住宅街になった故郷の姿を見ても昔と変わらないなとカメオが思ったのは、
白い蝶を一匹も見かけなくなったからだというのだが、一体どういうことだろうか。
(エルナトさんのリサイクルです。)
転載元: 「 【蝶ますか?リサイクル】鉄屑のオルフェンズ」 作者: ZENO (Cindy) URL: https://www.cindythink.com/puzzle/3115
【一行解説】
故郷である廃棄物処理場が、住宅街になった今でも汚染されていることを知ったから。
【ストーリー】
(過去)
カメオは孤児だった。物心付いた頃には、鉄屑と共に生活していた。
カメオの故郷は、A社の運営する廃棄物処理場に隣接した地域。
その一角にある、建物とは到底呼べないバラックにカメオは住んでいた。
廃棄物処理場といえば聞こえは良いが、
要はA社が垂れ流す汚染物質やら産業廃棄物やらの掃き溜まりである。
良識ある人間なら誰も近寄りはしない、
文字どおり世の中の「ゴミ」が集まる場所だ。物も、人も。
うず高く積まれた産業廃棄物の中から価値のある鉄屑を掘り出し、
二束三文で業者に売ることで辛うじてその日の糧を得る。
そんな生活がカメオの青春そのものだった。
そんなカメオがある金持ちの目に留まり、
養子として都会暮らしをすることになるのだが、その経緯は割愛する。
それをここで語るには、あまりに不適切と言わざるを得ない。
(現代)
さて、時は流れて現代。
カメオは養父の元で成長し、ひとかどの成功を収めることができた。
その間、住民の権利意識や環境問題に対する意識も高まり、
廃棄物処理場の土壌汚染が発覚するなど、A社に対する批判の声が高まった。
その声を受けたA社は、廃棄物処理場をクリーンな住宅街として造成するということだ。
そのニュースを聞いたカメオは、懐かしさやら嫌悪感やらがないまぜとなった
名状し難い感情に襲われた。
無為に過ごした青春時代。
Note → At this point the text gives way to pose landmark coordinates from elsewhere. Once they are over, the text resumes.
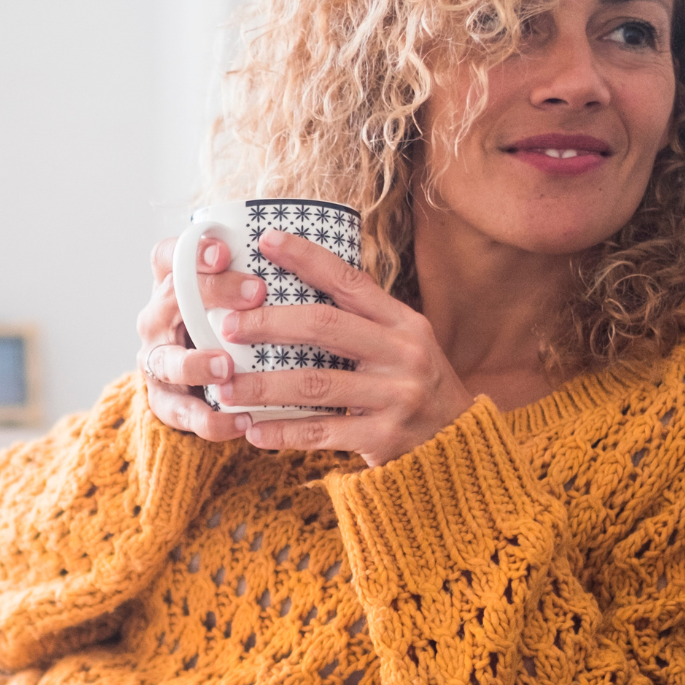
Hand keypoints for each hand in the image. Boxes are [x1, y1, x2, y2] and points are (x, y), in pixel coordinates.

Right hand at [137, 234, 269, 441]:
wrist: (196, 385)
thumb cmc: (227, 329)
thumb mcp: (237, 302)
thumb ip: (258, 282)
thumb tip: (319, 260)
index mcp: (172, 286)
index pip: (169, 257)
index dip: (192, 251)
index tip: (225, 251)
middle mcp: (157, 319)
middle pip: (171, 298)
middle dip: (212, 293)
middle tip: (255, 293)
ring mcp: (157, 361)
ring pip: (167, 360)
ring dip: (195, 363)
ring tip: (225, 368)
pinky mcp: (163, 402)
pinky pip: (181, 413)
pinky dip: (210, 420)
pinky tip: (241, 422)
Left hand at [218, 229, 474, 466]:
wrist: (458, 444)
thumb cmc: (412, 386)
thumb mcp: (401, 345)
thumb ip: (359, 322)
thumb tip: (292, 289)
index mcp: (402, 323)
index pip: (349, 281)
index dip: (307, 258)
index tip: (266, 240)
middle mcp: (402, 354)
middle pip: (325, 327)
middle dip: (270, 323)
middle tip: (228, 326)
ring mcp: (395, 396)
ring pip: (315, 384)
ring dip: (264, 386)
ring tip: (225, 388)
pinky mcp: (384, 437)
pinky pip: (322, 433)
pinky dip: (284, 432)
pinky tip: (253, 431)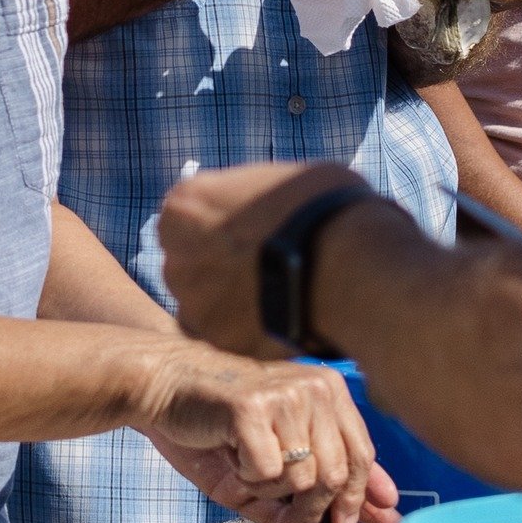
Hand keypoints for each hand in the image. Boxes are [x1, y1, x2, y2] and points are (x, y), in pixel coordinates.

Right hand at [135, 333, 380, 522]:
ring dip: (271, 490)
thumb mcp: (267, 469)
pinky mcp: (254, 407)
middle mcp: (314, 388)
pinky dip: (248, 478)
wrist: (164, 388)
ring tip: (247, 464)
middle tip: (289, 513)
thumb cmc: (215, 426)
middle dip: (314, 509)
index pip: (363, 455)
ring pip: (304, 478)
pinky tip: (232, 454)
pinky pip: (268, 471)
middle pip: (338, 475)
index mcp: (327, 393)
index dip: (365, 500)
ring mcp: (286, 396)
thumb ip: (302, 499)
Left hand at [160, 160, 379, 363]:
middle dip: (217, 265)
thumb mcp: (278, 180)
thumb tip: (261, 211)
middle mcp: (176, 256)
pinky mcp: (221, 341)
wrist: (345, 265)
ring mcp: (195, 303)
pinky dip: (244, 330)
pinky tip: (277, 318)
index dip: (217, 223)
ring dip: (227, 301)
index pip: (186, 216)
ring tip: (272, 295)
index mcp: (184, 205)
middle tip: (260, 264)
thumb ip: (251, 200)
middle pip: (189, 262)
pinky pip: (226, 336)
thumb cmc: (320, 207)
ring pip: (201, 304)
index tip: (244, 230)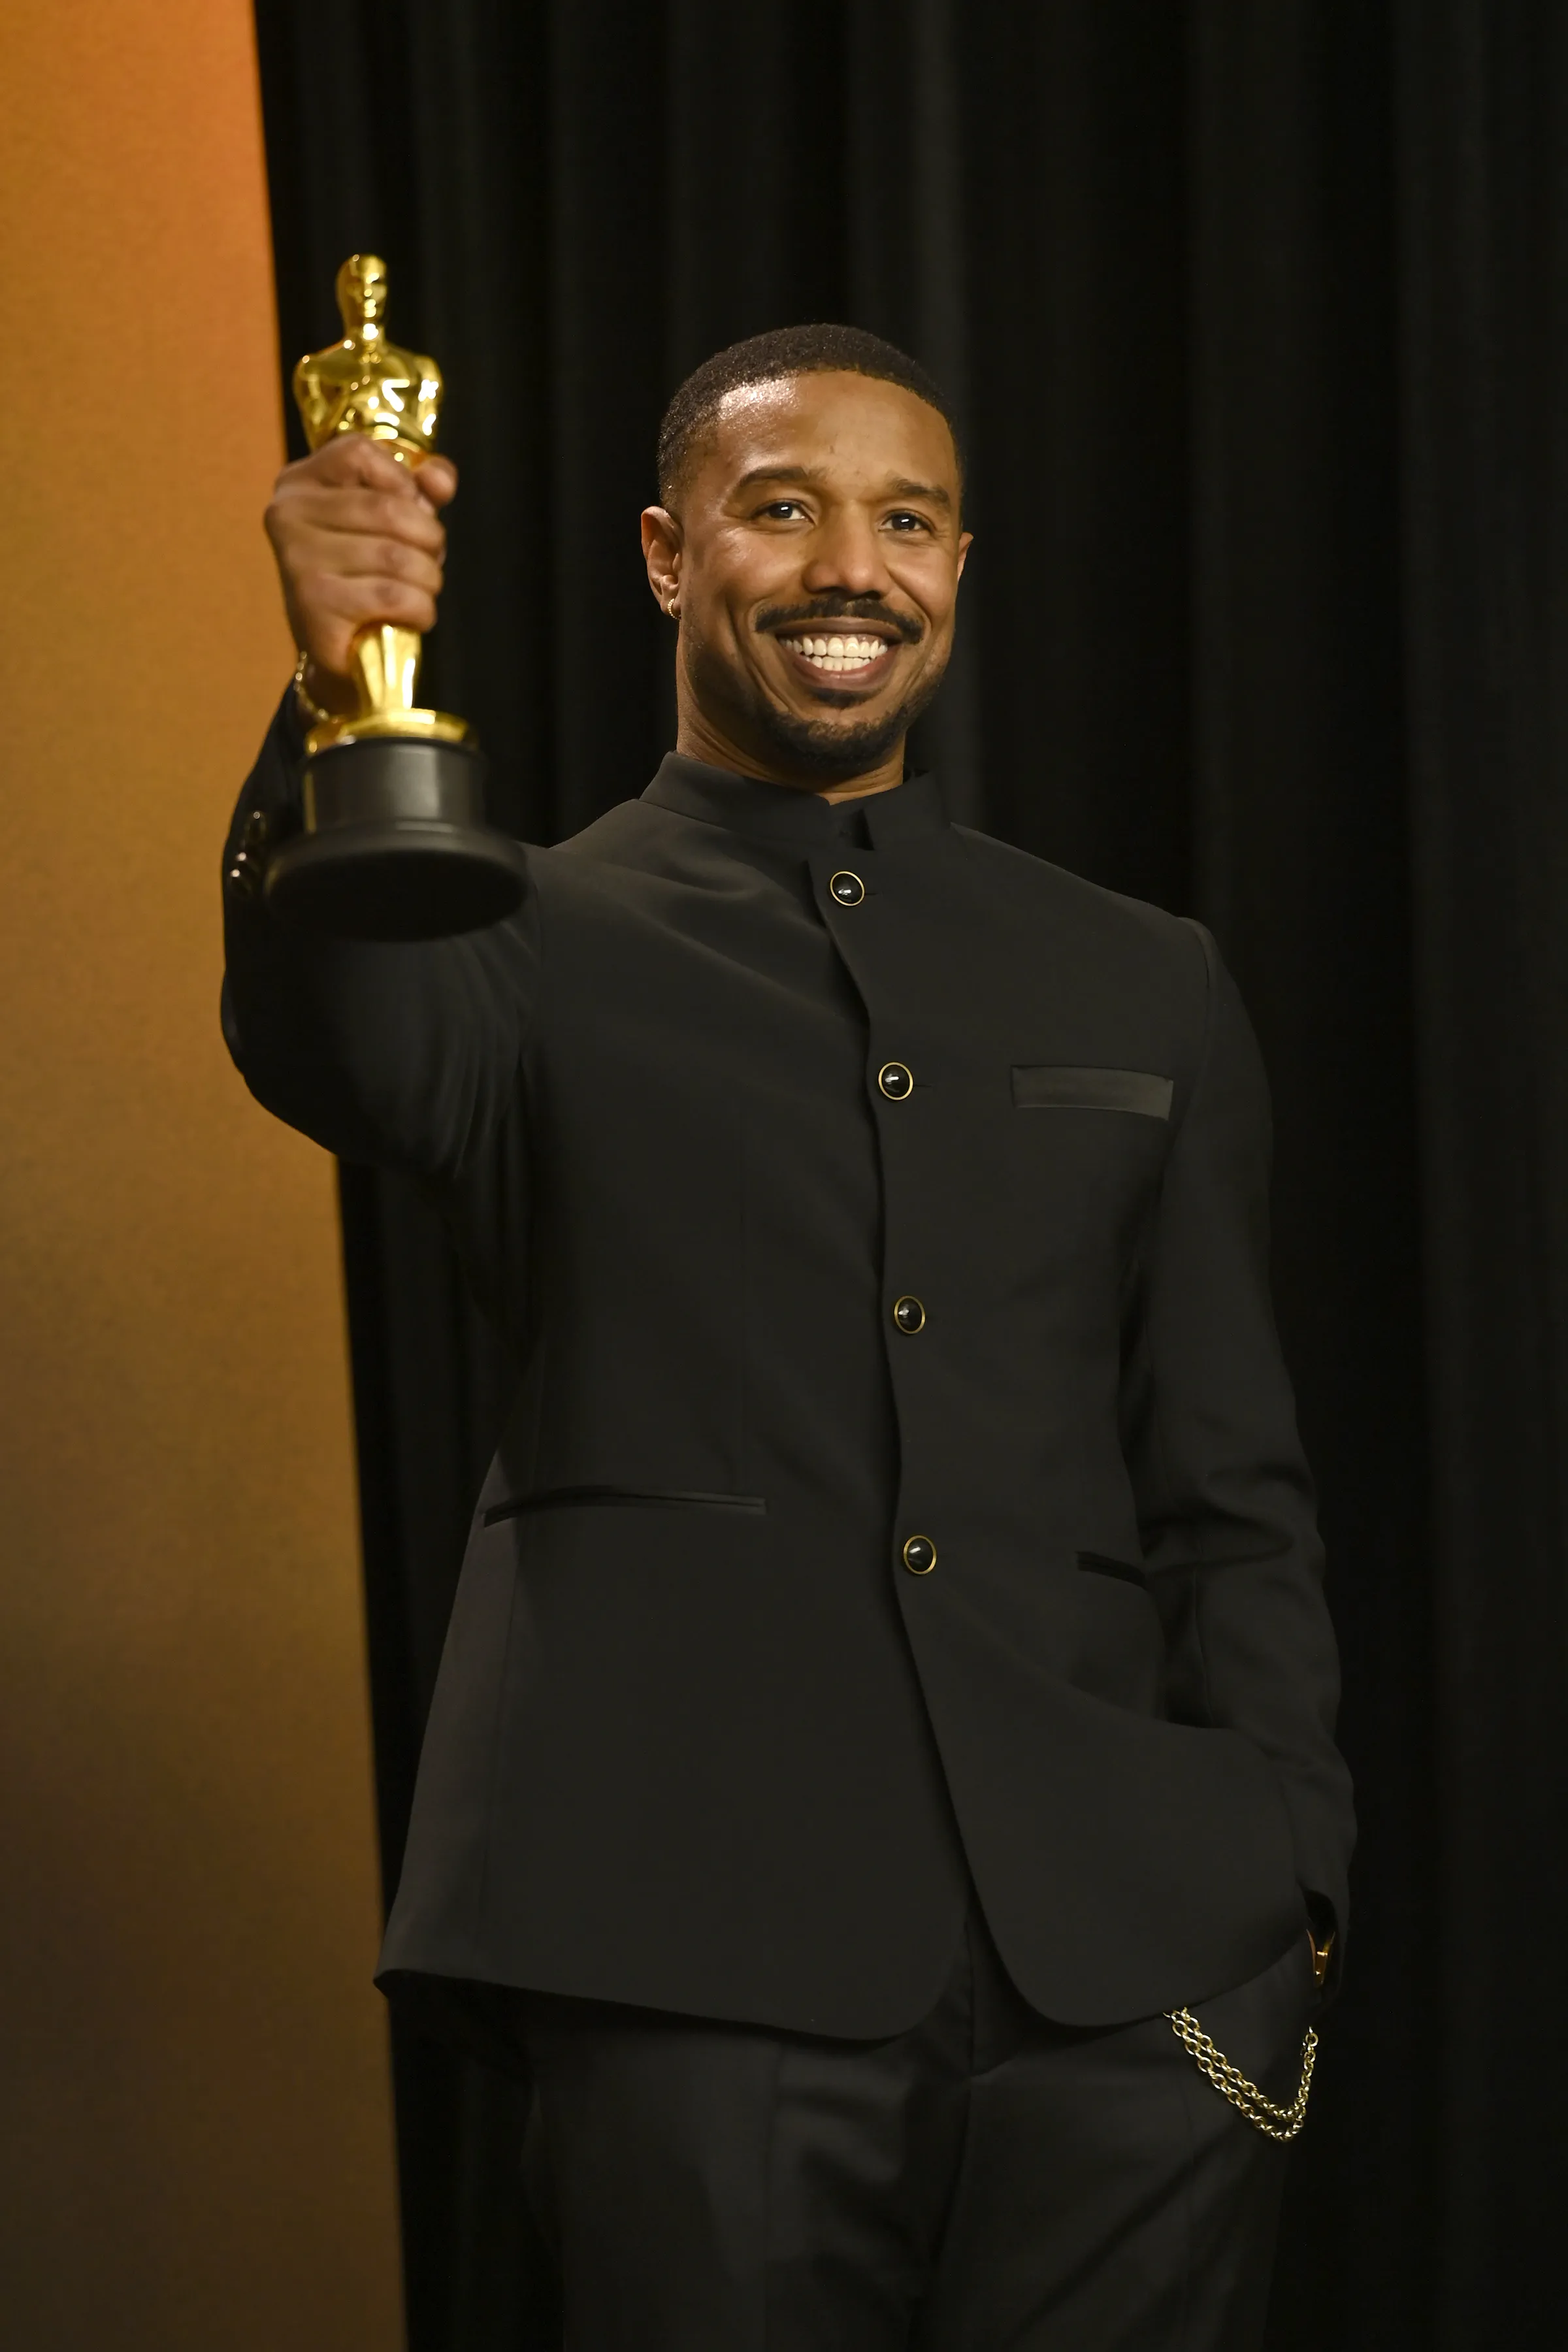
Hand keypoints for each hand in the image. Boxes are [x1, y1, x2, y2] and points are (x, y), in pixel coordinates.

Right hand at [264, 438, 456, 710]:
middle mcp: (287, 515)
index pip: (359, 452)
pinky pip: (391, 596)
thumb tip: (438, 480)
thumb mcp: (391, 520)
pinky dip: (420, 608)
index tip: (413, 512)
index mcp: (299, 482)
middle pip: (387, 509)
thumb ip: (418, 488)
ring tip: (423, 590)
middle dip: (429, 539)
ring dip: (429, 579)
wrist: (340, 650)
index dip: (404, 482)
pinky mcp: (313, 606)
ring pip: (395, 557)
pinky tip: (415, 615)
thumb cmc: (363, 576)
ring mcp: (296, 561)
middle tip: (431, 560)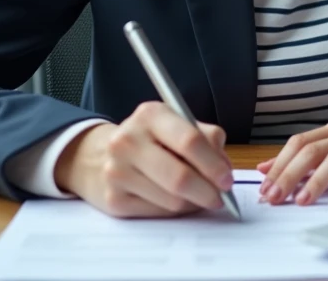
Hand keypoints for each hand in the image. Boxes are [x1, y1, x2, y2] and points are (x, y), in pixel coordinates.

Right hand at [55, 101, 233, 218]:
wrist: (100, 155)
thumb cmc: (152, 139)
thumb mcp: (178, 124)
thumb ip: (207, 139)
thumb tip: (224, 170)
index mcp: (150, 115)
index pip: (189, 141)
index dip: (214, 165)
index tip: (227, 179)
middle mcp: (128, 140)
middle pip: (179, 177)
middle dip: (207, 192)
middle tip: (220, 197)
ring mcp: (117, 171)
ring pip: (171, 200)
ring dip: (192, 203)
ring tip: (197, 195)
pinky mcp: (113, 199)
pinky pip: (158, 213)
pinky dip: (174, 210)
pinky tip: (174, 199)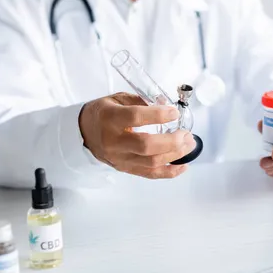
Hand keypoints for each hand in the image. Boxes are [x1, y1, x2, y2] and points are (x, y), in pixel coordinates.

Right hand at [79, 93, 195, 178]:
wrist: (83, 132)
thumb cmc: (103, 113)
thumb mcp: (118, 99)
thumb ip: (142, 101)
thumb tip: (167, 105)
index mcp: (110, 119)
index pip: (135, 118)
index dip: (158, 115)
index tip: (174, 112)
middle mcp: (114, 142)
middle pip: (146, 146)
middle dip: (172, 141)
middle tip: (186, 134)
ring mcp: (119, 158)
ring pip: (151, 162)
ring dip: (175, 155)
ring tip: (189, 144)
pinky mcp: (125, 168)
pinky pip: (150, 174)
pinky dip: (169, 172)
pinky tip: (183, 165)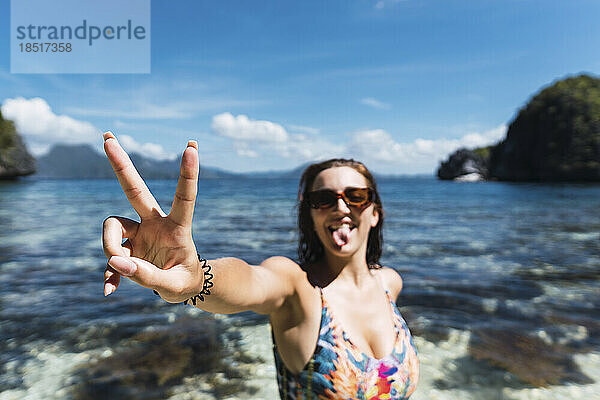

原因不明の病に倒れた幼馴染たち。昔日への決別。
そんな気持ちに決着を付けるため、一度、その場所を訪れる必要があるだろう。
(訪問)
カメオの住む都会からその住宅街に向かう途中、数時間もの田舎道を走ることになる。
その間、街道の菜の花に舞う何匹もの白い蝶がカメオの目に留まった。
都会暮らしが染みついたカメオには、そんな風景もノスタルジックに映ったものだ。
だが、カメオが住宅街に近付くにつれ蝶の姿はまばらとなり、
最後には一匹も見当たらなくなった。
そして、ついにカメオは故郷を目の当たりにした。
そこは確かに小奇麗に整地された住宅街だ。
だが、判で押したような建売住宅が並ぶその街並みは
猥雑な化粧に糊塗された醜女をカメオに連想させた。
どこにも草花がない。昆虫もいない。そんな無機質な街。
そう、この街の土壌は徹底的に汚染されている。蝶一匹住むことができないくらいに。
そんな情景を目の当たりにして、カメオは
「結局ここも、A社のやり方も、何も昔と変わっちゃいないな。」と悟ったのである。